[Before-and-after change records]
* * * * * * * * *
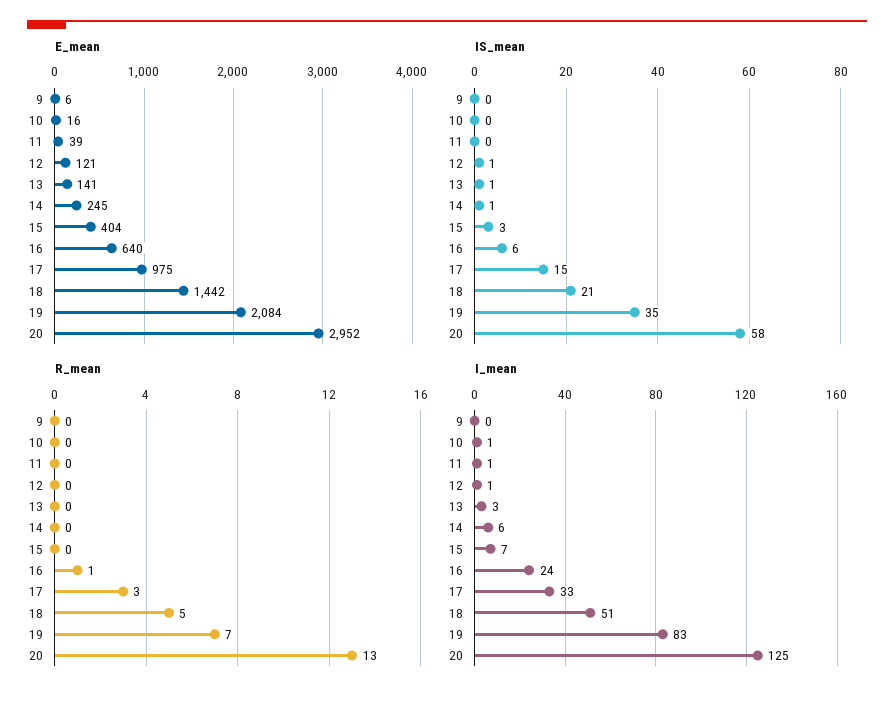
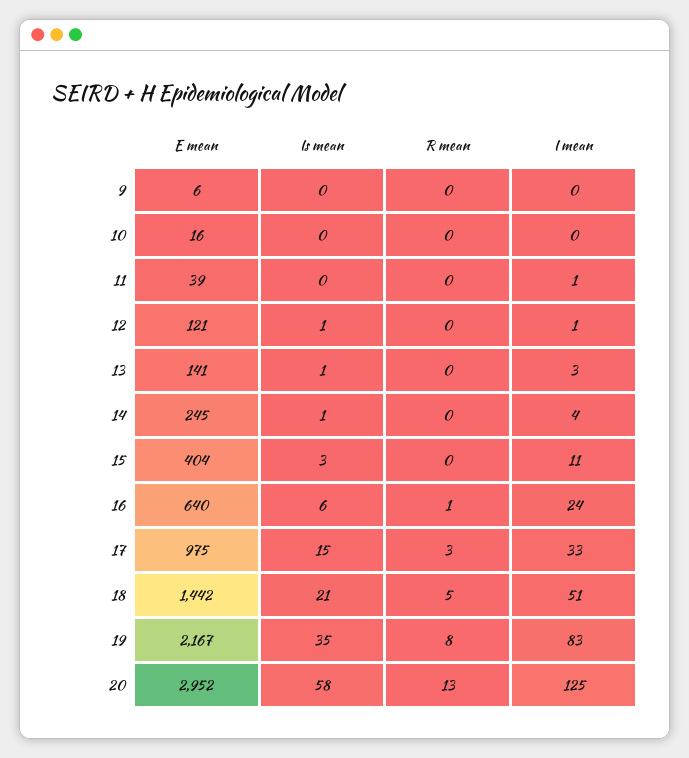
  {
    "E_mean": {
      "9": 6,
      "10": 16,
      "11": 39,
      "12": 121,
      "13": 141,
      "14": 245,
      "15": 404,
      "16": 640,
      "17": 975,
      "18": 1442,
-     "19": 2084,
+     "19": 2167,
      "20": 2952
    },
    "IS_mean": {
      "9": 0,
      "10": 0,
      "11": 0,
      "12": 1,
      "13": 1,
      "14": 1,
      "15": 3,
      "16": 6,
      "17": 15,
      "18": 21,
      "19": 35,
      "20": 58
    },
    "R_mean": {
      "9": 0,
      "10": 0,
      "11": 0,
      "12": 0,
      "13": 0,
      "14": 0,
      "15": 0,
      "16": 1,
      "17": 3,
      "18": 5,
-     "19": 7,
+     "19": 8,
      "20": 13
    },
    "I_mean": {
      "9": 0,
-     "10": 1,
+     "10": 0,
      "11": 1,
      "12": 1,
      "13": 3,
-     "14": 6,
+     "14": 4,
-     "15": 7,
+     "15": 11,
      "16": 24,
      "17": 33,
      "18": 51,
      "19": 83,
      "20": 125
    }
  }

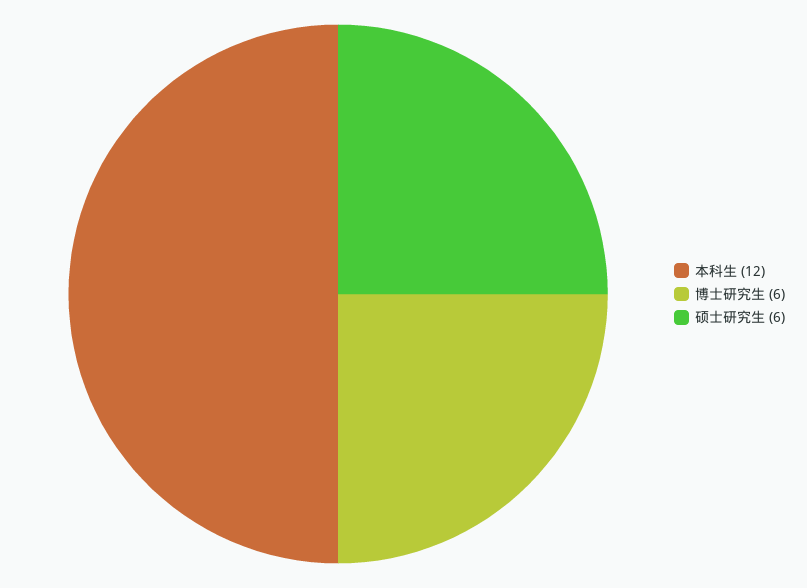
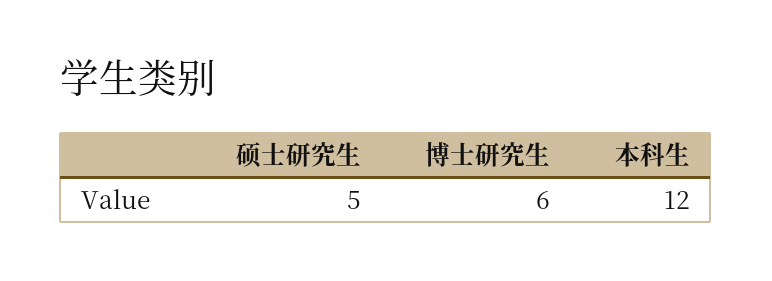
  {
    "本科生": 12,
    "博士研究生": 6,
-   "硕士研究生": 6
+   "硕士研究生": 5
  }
* * * * * * * * *
* **ASSIGNMENT**
Your answer must restate the entries word for word and contain no pictures.

* **SOLUTION TO THIS EXERCISE**
  {
    "E_mean": {
      "9": 6,
      "10": 16,
      "11": 39,
      "12": 121,
      "13": 141,
      "14": 245,
      "15": 404,
      "16": 640,
      "17": 975,
      "18": 1442,
-     "19": 2084,
+     "19": 2167,
      "20": 2952
    },
    "IS_mean": {
      "9": 0,
      "10": 0,
      "11": 0,
      "12": 1,
      "13": 1,
      "14": 1,
      "15": 3,
      "16": 6,
      "17": 15,
      "18": 21,
      "19": 35,
      "20": 58
    },
    "R_mean": {
      "9": 0,
      "10": 0,
      "11": 0,
      "12": 0,
      "13": 0,
      "14": 0,
      "15": 0,
      "16": 1,
      "17": 3,
      "18": 5,
-     "19": 7,
+     "19": 8,
      "20": 13
    },
    "I_mean": {
      "9": 0,
-     "10": 1,
+     "10": 0,
      "11": 1,
      "12": 1,
      "13": 3,
-     "14": 6,
+     "14": 4,
-     "15": 7,
+     "15": 11,
      "16": 24,
      "17": 33,
      "18": 51,
      "19": 83,
      "20": 125
    }
  }

  {
    "本科生": 12,
    "博士研究生": 6,
-   "硕士研究生": 6
+   "硕士研究生": 5
  }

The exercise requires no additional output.